Jami Dewolf, chief marketing officer, Alliance Data's card services business, explains why it's a smart move to hand some control of email content and cadence back to customers.

Why giving up control can give brands more influencePhoto by iStock.com


By Jami Dewolf, chief marketing officer, card services business, Alliance Data

In today's digitally driven world, email is well-known as one of the most effective ways to reach customers and inspire them to shop. Brands develop sophisticated CRM strategies that carefully target customers with tailored messages at specific times, all with the intention of driving more sales.

Why, then, might it be smart for marketers to hand some control of email content and cadence back to their customers? According to The Great Divide, our recent study by the Alliance Data Analytics & Insights Institute, that's exactly the type of control that consumers are looking for — and it may just be what drives them to engage.

When we asked consumers about their preferences for marketing communications, we found that their desire for control was the biggest gap between what they want and what brands are delivering. Email has become one of the primary ways brands of all kinds reach their customers, so inboxes are overflowing — making it hard for consumers to keep up with the brands they care about, and making it extremely difficult for brands to break through the noise.

With that in mind, it stands to reason that consumers want more influence over what hits their inbox and when, and it's something they aren't getting from brands today. Sixty-eight percent of consumers say they want control over email frequency, but only 10% of marketers say they are meeting this need well. Additionally, 63% of consumers say they want control of the type of content they receive, but only 24% of marketers believe they are delivering.

As a whole, brands are underestimating just how important this type of control is to consumers, ranking it as "low importance." This means brands are missing a significant opportunity to empower their customers, and they're compromising the customer experience along the way. Consumers report that having control over the amount and kinds of communication they receive reduces their likelihood to be overwhelmed by brand communications by 50%.

Perhaps most importantly, giving consumers more control over the communications they receive makes them more likely to engage with a brand. Fifty-two percent of consumers agree that when they can control the content and/or the frequency of the communications they receive from retailers, they are more likely to pay attention when that retailer sends them a communication.

It's easy to understand why marketing leaders often hesitate to allow — let alone encourage — consumers to decide when and how they hear from the brand. After all, that's what that complex CRM strategy is for, and email has proven to be an effective channel for reaching customers. However, maybe it's time for a change.

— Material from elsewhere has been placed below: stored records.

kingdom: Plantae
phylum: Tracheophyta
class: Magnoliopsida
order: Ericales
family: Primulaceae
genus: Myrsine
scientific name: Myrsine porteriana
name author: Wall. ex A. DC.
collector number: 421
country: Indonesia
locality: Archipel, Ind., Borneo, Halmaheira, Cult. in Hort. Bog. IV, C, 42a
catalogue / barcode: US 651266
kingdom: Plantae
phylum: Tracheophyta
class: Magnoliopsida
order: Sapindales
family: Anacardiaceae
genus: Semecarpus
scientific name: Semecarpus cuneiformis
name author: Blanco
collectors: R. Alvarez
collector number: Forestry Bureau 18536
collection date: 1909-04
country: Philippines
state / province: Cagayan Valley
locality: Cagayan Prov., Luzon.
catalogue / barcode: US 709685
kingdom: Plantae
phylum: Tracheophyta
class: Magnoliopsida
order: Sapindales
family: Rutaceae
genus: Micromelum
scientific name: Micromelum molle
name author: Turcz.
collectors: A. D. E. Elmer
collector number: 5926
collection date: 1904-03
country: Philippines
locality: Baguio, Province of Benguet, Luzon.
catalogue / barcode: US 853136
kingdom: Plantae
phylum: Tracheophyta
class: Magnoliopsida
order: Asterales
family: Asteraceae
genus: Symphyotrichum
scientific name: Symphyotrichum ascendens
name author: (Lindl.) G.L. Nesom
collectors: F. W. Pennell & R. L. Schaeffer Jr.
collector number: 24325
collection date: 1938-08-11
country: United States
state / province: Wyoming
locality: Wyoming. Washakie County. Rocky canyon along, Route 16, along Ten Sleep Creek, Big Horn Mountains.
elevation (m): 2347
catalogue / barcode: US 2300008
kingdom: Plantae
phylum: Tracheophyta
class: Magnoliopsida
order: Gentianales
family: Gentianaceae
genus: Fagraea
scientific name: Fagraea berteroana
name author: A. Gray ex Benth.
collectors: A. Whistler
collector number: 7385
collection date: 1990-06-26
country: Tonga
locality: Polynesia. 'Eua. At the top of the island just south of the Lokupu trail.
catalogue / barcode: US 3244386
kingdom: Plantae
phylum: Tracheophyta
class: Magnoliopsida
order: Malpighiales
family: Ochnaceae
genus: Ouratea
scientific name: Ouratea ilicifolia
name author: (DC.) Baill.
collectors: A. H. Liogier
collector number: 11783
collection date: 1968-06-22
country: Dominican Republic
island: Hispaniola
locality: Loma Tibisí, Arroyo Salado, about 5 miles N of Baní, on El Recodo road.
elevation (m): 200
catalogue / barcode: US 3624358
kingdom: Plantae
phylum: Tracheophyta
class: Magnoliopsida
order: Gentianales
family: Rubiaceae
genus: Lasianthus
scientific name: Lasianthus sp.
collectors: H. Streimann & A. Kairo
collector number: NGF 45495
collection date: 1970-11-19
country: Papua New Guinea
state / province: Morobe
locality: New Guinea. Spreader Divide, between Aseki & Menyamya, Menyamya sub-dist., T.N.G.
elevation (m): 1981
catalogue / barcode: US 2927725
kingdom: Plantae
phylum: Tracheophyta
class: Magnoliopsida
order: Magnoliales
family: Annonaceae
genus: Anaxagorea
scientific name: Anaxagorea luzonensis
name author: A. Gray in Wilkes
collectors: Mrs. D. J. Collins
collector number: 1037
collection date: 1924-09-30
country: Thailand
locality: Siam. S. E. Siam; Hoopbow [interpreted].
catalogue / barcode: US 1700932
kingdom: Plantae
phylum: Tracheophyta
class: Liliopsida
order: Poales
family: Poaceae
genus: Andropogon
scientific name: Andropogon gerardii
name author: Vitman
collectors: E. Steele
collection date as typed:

In an era when consumers have more choices and messages than ever, there's payoff to putting customers in the driver's seat and letting them tell you which messages matter most to them. Not only does it make customers feel empowered, it removes the guesswork and gives brands direct insight into what customers want. In many cases, consumers are simply asking brands to walk away from the "all or nothing" approach; it's not that they don't want to hear from brands, it's that they don't want to receive every message a brand is sending out. If that's their only option, there's a real risk that a customer will unsubscribe from a brand's communications altogether. As one customer in our research commented, "I might not want to unsubscribe from a company completely, and if it's an option to hear from them less, I might choose that over not hearing from them at all."

It's a paradox that pays off: by giving up some control, brands can gain influence. By offering simple tools and options that put customers in charge of marketing communications content and cadence, marketers can set their brands apart from the rest—and have confidence the messages they send will be welcomed, relevant and read.